▸ Ausgewählter Text:
VIa ZR 1318/22
BUNDESGERICHTSHOF IM NAMEN DES VOLKES VIa ZR 1318/22 URTEIL in dem Rechtsstreit Verkündet am: 19. März 2024 Bachmann Justizfachangestellte als Urkundsbeamtin der Geschäftsstelle ECLI:DE:BGH:2024:190324UVIAZR1318.22.0 Der VIa. Zivilsenat des Bundesgerichtshofs hat auf die mündliche Verhandlung vom 19. März 2024 durch die Richterin am Bundesgerichtshof Dr. C. Fischer als Vorsitzende, die Richterinnen Möhring, Dr. Krüger, Wille und den Richter Liepin für Recht erkannt:
Auf die Revision des Klägers wird das Urteil des 7. Zivilsenats des Oberlandesgerichts Koblenz vom 11. August 2022 im Kostenpunkt und insoweit aufgehoben, als das Berufungsgericht die Berufungsanträge zu I., zu III. und zu IV. zurückgewiesen hat.
Im Umfang der Aufhebung wird die Sache zur neuen Verhandlung und Entscheidung, auch über die Kosten des Revisionsverfahrens, an das Berufungsgericht zurückverwiesen.
Von Rechts wegen Tatbestand:
Der Kläger nimmt die Beklagte wegen der Verwendung einer unzulässigen Abschalteinrichtung in einem Kraftfahrzeug auf Schadensersatz in Anspruch.
Er erwarb im September 2017 von einem Autohaus einen von der Beklagten hergestellten gebrauchten Audi Q5 3.0. TDI Quattro, der mit einem ebenfalls von der Beklagten hergestellten Dieselmotor mit der Typbezeichnung EA 896 Gen2 ausgerüstet ist. Die Emissionskontrolle erfolgt unter Verwendung einer Abgasrückführung, welche nach klägerischem Vortrag innerhalb eines bestimmten Temperaturfensters reduziert wird ("Thermofenster").

▸ Aufgaben:
1) Gib aus dem Urteilstext den Abschnitt von "Im Umfang der" bis einschließlich "das Berufungsgericht zurückverwiesen." wortgetreu wieder.
2) Führe den Urteilstext im Anschluss an seinen letzten Satz fort.

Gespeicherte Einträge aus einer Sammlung
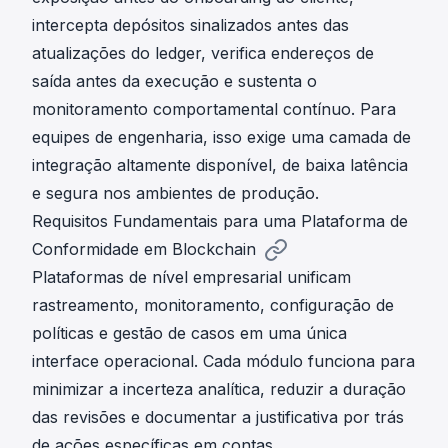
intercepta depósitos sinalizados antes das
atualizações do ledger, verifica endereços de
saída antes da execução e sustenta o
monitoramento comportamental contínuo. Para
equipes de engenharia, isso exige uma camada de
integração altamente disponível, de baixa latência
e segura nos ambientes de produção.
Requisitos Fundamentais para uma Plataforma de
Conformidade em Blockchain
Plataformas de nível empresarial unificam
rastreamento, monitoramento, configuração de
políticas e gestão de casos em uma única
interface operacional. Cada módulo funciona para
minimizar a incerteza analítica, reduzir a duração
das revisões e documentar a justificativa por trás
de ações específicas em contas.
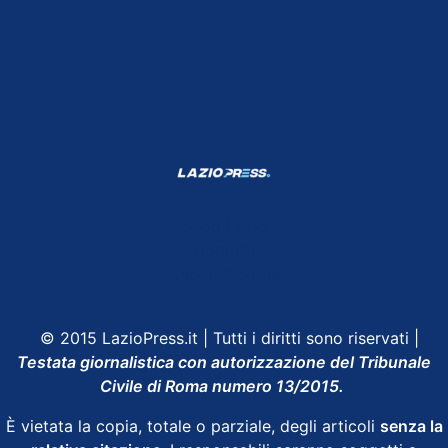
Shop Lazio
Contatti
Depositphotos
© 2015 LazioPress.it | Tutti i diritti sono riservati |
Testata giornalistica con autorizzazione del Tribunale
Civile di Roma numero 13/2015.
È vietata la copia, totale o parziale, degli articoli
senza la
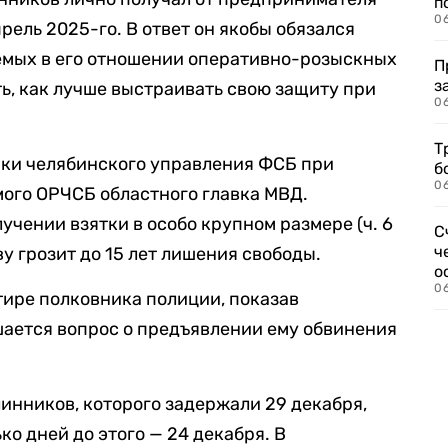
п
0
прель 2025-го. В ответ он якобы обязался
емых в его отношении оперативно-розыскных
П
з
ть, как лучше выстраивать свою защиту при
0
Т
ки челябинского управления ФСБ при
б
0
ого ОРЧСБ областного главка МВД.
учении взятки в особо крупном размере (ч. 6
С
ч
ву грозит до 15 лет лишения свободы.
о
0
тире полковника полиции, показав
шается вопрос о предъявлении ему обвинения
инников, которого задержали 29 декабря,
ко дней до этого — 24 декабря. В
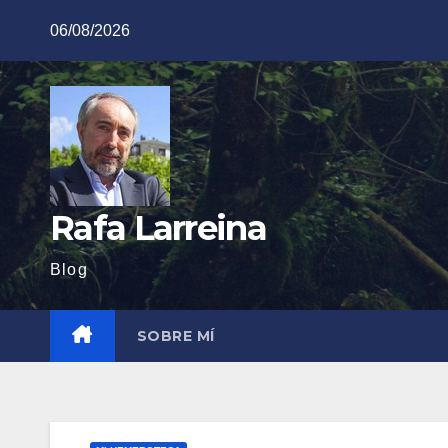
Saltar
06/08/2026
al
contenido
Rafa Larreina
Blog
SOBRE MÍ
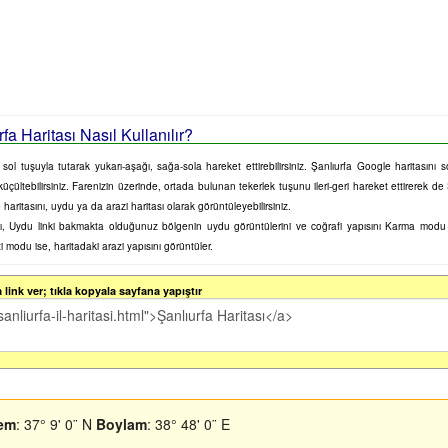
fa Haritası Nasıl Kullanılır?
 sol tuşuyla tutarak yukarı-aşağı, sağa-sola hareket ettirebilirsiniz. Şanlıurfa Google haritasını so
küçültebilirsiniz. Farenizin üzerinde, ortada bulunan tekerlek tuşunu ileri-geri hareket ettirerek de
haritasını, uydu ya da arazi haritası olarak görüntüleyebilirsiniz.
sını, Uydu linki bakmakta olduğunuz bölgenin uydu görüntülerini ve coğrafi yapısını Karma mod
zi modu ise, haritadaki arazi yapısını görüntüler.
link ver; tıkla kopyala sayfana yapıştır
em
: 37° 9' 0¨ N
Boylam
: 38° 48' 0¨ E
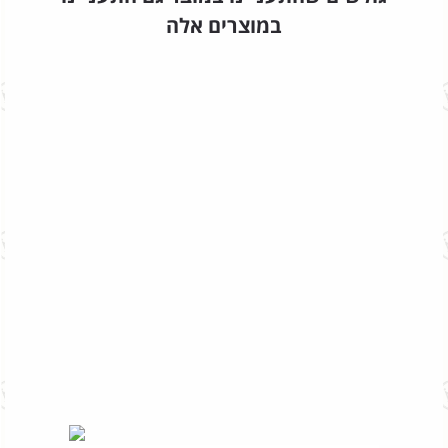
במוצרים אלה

▸ Erwartete Antworten:
1)
Im Umfang der Aufhebung wird die Sache zur neuen Verhandlung und Entscheidung, auch über die Kosten des Revisionsverfahrens, an das Berufungsgericht zurückverwiesen.

2)
Der Kläger verlangt von der Beklagten die Erstattung des Kaufpreises abzüglich einer Nutzungsentschädigung nebst Verzugszinsen (Berufungsantrag zu I.) und ausgerechneter Deliktszinsen (Berufungsantrag zu II.) Zug um Zug gegen Herausgabe und Übereignung des Fahrzeugs, die Feststellung des Annahmeverzugs (Berufungsantrag zu III.) und die Freistellung von vorgerichtlichen Rechtsanwaltskosten (Berufungsantrag zu IV.). Das Landgericht hat die Klage abgewiesen. Die Berufung des Klägers ist erfolglos geblieben. Mit der vom Berufungsgericht zugelassenen Revision verfolgt der Kläger seine Berufungsanträge zu I., zu III. und zu IV. weiter.
Entscheidungsgründe:
Die Revision des Klägers hat in dem aus dem Tenor ersichtlichen Umfang Erfolg.
I.
Das Berufungsgericht hat seine Entscheidung wie folgt begründet:
Ein Anspruch aus § 826 BGB bestehe nicht. Selbst wenn es sich bei dem "Thermofenster" um eine objektiv unzulässige Abschalteinrichtung handeln sollte, folge eine Haftung der Beklagten daraus noch nicht. Hierfür bedürfe es vielmehr weiterer Umstände, an denen es vorliegend ebenso fehle wie an dem erforderlichen Schädigungsvorsatz der Beklagten. Die Verwendung weiterer unzulässiger Abschalteinrichtungen im klägerischen Fahrzeug sei nicht substantiiert dargetan.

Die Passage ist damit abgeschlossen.